Existing homes selling fast - record fast

The volume of home re-sales has been on the upswing for four consecutive months.

By Les Christie, CNNMoney.com staff writer
Last Updated: August 21, 2009: 11:04 AM ET

NEW YORK (CNNMoney.com) — Sales of existing homes rose in July for the fourth consecutive month, lending support to economists who argue a recovery is near.

Sales of previously owned single-family homes were up 7.2% compared with June and 5% from July 2008, The National Association of Realtors (NAR) reported Friday. The monthly gain was the largest on record for existing-home sales, which NAR has tracked since 1999. "The housing market has decisively turned for the better," said Lawrence Yun, NAR’s chief economist. "A combination of first-time buyers taking advantage of the housing stimulus tax credit and greatly improved affordability conditions are contributing to higher sales."

July home sales hit an annualized rate of 5.24 million proprieties, marking the first breach of the 5 million annualized rate mark since last September, when they hit 5.1 million. Since then, they have stayed in a very narrow range, bouncing between between January’s low of 4.49 million and October’s high of 4.94 million.

The July performance far exceeded expectations: A consensus of real estate experts had forecast sales of 5 million.

Of course, homes should be selling. Prices have fallen more than 32% from their peaks, set in the summer of 2006. Plus, mortgage rates near historic lows makes the cost of purchasing a home lower than they’ve been in nearly 20 years.

"In some recovering markets like San Diego, Las Vegas, Phoenix and Orlando, the demand for foreclosed and lower priced homes has spiked, and a lack of inventory is becoming a common complaint," Yun said.

Overall though, the national inventory rose by more than 7% to 4.09 million units. That will continue to keep prices low, according to Mike Larson, a housing analyst with Weiss Research.

"There’s a bifurcation of the market," he said. "There’s excess supply putting downward pressure on prices and people respond to the lower prices by buying homes."

Housing is its most affordable in many years, he pointed out. "Falling prices is not part of the problem, they’re part of the solution," he said.

Hurting home sales have been stubborn increases in job losses. More than 6.7 million jobs have been lost since the beginning of 2008.
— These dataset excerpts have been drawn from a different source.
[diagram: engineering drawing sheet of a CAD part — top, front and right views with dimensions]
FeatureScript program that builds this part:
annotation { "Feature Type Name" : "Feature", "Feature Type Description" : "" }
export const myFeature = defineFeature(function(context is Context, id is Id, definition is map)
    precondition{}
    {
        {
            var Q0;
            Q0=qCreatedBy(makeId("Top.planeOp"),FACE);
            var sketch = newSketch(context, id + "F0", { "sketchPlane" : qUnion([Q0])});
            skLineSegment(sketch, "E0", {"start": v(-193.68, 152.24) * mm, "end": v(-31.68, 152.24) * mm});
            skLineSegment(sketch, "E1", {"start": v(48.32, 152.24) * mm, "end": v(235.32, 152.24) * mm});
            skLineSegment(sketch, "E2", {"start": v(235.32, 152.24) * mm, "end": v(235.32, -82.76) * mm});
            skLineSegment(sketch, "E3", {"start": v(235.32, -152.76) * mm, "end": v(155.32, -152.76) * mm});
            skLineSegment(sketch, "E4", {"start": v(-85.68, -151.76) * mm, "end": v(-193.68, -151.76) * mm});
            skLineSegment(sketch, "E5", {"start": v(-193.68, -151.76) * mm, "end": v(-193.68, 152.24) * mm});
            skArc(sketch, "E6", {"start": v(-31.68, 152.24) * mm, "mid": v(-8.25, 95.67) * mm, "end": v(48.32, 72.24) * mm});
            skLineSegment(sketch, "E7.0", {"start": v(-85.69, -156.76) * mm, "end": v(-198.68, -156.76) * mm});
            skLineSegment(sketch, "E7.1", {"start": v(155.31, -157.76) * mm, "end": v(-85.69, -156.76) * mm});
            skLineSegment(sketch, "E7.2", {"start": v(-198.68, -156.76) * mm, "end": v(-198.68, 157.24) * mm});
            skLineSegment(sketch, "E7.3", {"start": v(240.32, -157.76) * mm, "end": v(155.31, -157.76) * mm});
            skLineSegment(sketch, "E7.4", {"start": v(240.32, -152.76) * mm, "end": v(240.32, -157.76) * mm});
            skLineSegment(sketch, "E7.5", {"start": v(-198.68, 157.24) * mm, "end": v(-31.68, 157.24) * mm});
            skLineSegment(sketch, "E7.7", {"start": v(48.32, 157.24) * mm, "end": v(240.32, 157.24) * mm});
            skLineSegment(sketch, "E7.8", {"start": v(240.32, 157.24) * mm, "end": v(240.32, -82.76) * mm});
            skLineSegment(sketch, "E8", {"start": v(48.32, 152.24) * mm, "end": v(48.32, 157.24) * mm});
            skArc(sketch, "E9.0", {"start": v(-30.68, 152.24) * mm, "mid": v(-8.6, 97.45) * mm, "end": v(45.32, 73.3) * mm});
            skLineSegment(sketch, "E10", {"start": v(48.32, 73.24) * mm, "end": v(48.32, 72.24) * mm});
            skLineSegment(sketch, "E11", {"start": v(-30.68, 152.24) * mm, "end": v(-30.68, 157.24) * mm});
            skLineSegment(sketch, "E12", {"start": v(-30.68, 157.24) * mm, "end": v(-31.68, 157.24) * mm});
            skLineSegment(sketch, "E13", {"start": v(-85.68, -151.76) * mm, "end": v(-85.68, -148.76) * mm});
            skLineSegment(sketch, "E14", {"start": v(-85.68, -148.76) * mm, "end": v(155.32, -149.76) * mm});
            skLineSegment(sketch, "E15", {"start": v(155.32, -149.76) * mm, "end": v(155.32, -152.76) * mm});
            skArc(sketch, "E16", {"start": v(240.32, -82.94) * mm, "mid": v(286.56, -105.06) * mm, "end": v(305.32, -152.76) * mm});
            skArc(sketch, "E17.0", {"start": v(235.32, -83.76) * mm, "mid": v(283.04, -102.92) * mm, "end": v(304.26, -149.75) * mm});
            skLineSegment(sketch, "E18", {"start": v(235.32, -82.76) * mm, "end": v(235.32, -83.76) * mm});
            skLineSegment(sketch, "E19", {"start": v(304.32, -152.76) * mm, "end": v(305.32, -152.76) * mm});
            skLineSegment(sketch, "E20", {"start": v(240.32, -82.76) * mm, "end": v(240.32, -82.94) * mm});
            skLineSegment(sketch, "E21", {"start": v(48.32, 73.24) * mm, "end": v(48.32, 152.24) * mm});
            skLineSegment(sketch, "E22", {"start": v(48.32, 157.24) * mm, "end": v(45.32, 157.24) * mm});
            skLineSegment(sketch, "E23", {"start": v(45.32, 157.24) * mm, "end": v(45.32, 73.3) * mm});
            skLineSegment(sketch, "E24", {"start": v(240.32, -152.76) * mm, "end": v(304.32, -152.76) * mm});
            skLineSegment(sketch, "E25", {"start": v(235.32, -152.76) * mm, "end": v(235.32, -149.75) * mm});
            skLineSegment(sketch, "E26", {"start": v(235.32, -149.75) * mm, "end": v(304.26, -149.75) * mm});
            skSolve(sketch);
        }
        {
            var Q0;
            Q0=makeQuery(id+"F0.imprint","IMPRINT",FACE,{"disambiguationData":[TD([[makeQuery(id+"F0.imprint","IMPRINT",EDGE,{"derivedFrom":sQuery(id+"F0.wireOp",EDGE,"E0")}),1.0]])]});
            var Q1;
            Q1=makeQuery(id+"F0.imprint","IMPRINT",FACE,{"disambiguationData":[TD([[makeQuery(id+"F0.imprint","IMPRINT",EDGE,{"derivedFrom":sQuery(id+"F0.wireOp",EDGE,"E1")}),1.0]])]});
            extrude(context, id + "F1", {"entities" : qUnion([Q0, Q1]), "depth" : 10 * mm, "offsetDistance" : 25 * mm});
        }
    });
That’s one reason why Robert Dye, a senior economist for PNC Financial Services (PNC, Fortune 500), is keeping his optimism in check.

"I wouldn’t go overboard on this number," he said. "The economy is still healing and will continue to run into some bumps. But it does bode very well for the future and shows buyer confidence is increasing."

There is one potential bump, however: The looming end of the first-time homebuyers credit. The credit gave first-time homebuyers an up to $8,000 refund on their taxes if they close on a deal before Dec. 1. That credit has been motivating buyers, and when it expires, demand could dry up.

"Just like with the cash-for-clunkers program, we run the risk of a letdown as the program runs its course," Dye said.